→ THE TASK: Look for the word "scroll". Copy every line of the listing where it occurs.

→ INPUT DATA:
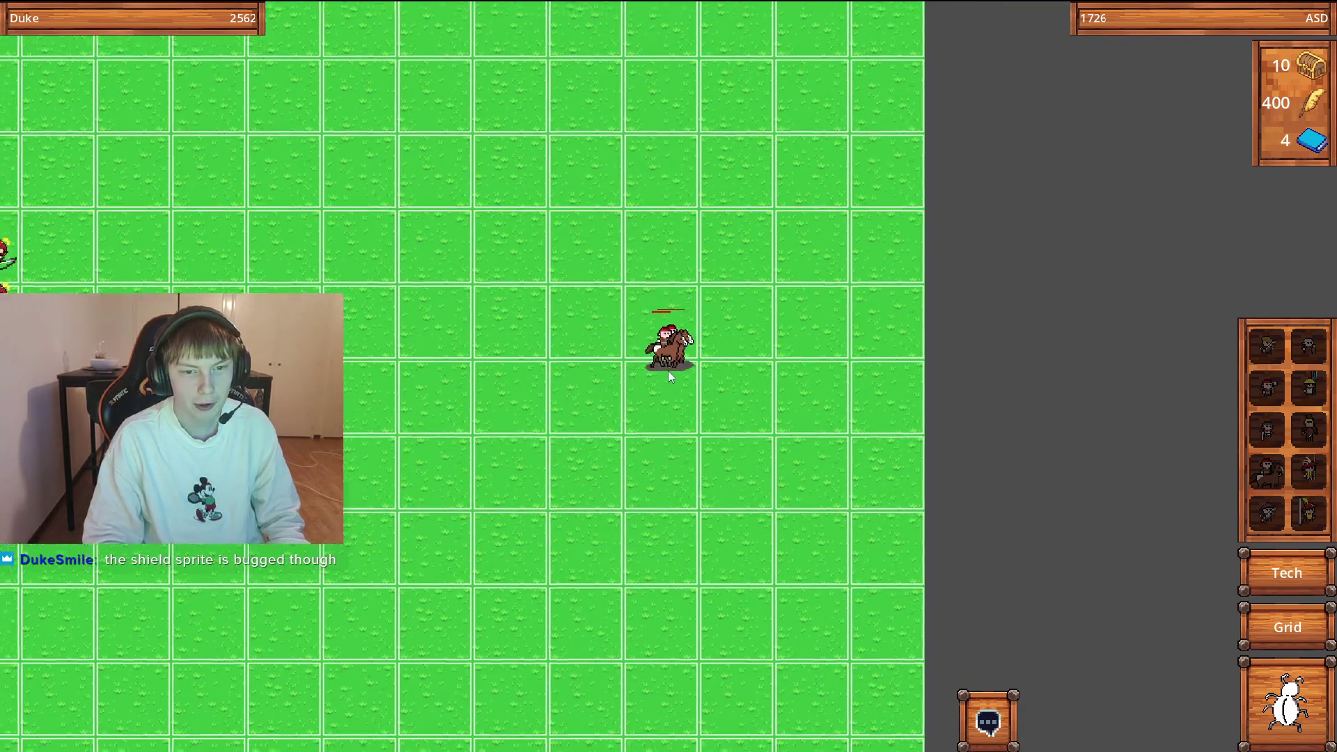
scroll(667, 371, down, 5)
key(Left)
key(Right)
key(Up)
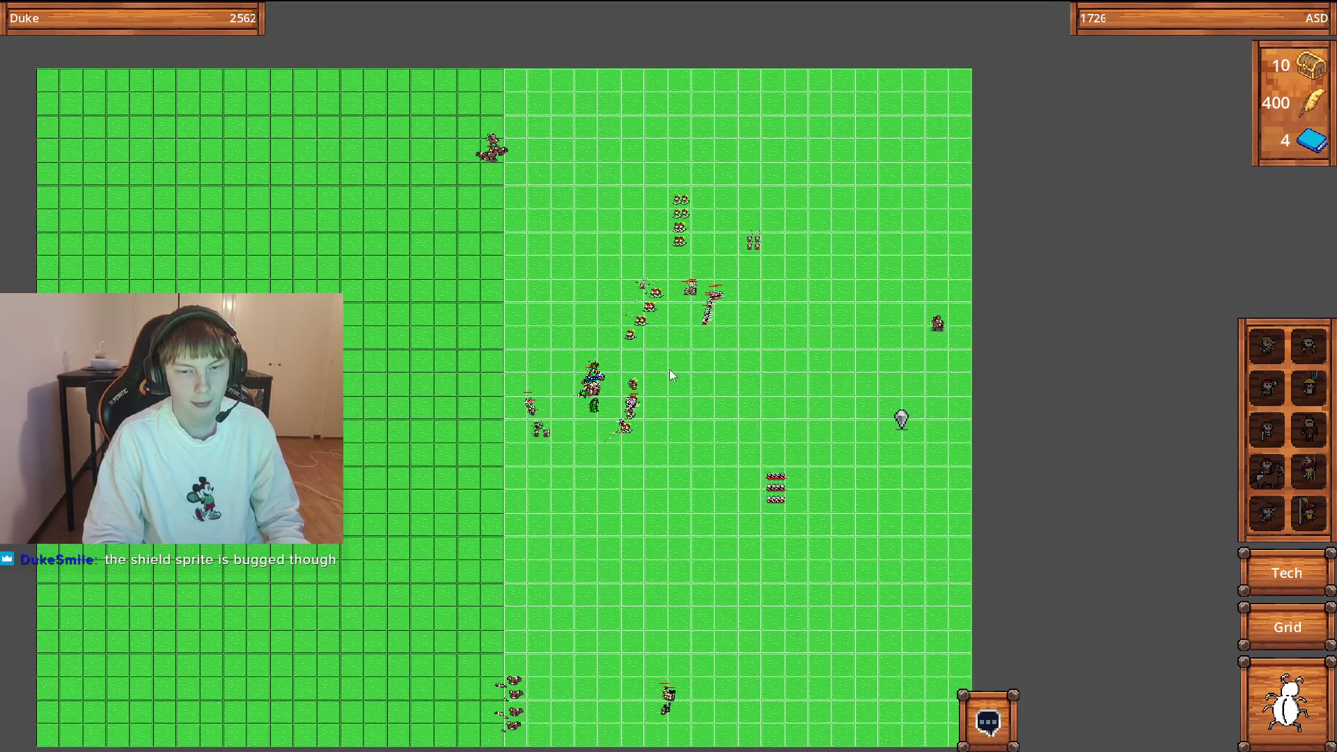
key(Right)
scroll(367, 469, up, 3)
key(Left)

→ REPLY TO THE TASK:
scroll(667, 371, down, 5)
scroll(367, 469, up, 3)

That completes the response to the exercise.